*ASSIGNMENT 1:* In the food diary below, what was used to open the cap of the Magner's cider?
*ASSIGNMENT 2:* Carry on the food diary below from its last sentence.

Dinner was eaten on the car: a foot-long wheat sandwich from Subway, with buffalo chicken and some gunk on it I couldn't identify. Also a chocolate chip cookie shared with J., and a bag of Sun Chips. Diet cola in a waxed cup. At the Green Day concert, I had a Magner's cider in the parking lot, whose cap I had to wrench off with a key. Brute strength solves many, though not all, problems. Inside the Comcast Center, I bought and ate half of a bag of $5 Cracker Jack.

In retrospect, an underhydrated day. Also a green day. A Cracker Jack day.

Sunday, August 15, 2010

A meal of unexcusability

The morning started off optimistically: without any urge to binge. Good.

I split J.'s portion of iced coffee. We thought we were going to brunch at the Asgard in Central Square with  our friendly neighborhood atheists, but the Red Line suffered great delays (over an hour with no train, and no announcements!) so we missed out. We disembarked, after finally catching a ride, at Downtown Crossing, and decided to seek out a meal in that area.

*RECORDED INFORMATION:*

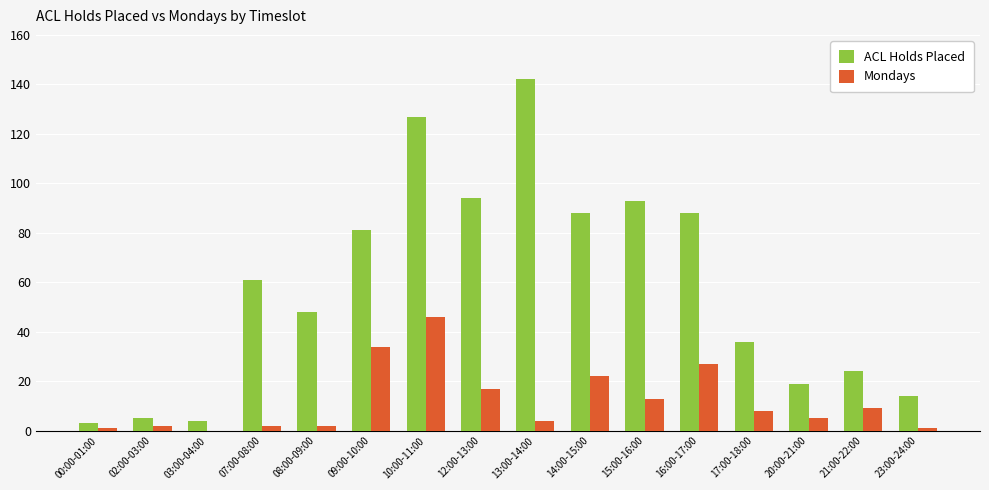

How many groups of bars are there?

16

*REPLY 1:* A key.

*REPLY 2:*
We ran into my old friend Emily Small from Isle au Haut; small world. She was munching a panini from UFood Grill; being highly suggestible, J. and I elected to follow her lead. Subsequently I enjoyed my Southwest Turkey sandwich: turkey, sliced; turkey, baconed; tomato; some kind of sauce; flat hot crispy chewy bread. And an order of baked sweet potato fries, a diet cola (two cupfuls), and my half of a chocolate-peanut butter smoothie. Health food! But probably too much of it.

At North Station, wanting not to be left on the train to Lunenburg without sustenance, we got a small vanilla Coolatta and a chocolate chip chunk cookie. We split the drink evenly, but the cookie was mostly my responsibility.

A can of Coke Zero in the car on the way to dinner.

Dinner at Cracker Barrel in Sturbridge was not a proud moment. In retrospect, I believe I wanted to avoid seeming finicky in front of my two old high school friends Kim and Jeff. So I went whole hog (cf.: "pigbelly") and ordered Grandpa's Country Fried Breakfast, consisting of two eggs cooked to order (over easy, mine), with grits (I mix in an egg with broken yolk, and salt and pepper), buttermilk biscuits, a spadeful of "hashbrown casserole," and a portion of friend fried chicken with more gravy. J. gave me her bacon, probably just to marvel at my ever-moving maw. I drank diet cola, since irony is a good condiment.

Saturday, August 14, 2010

The spirit is willing; but the stomach is weak.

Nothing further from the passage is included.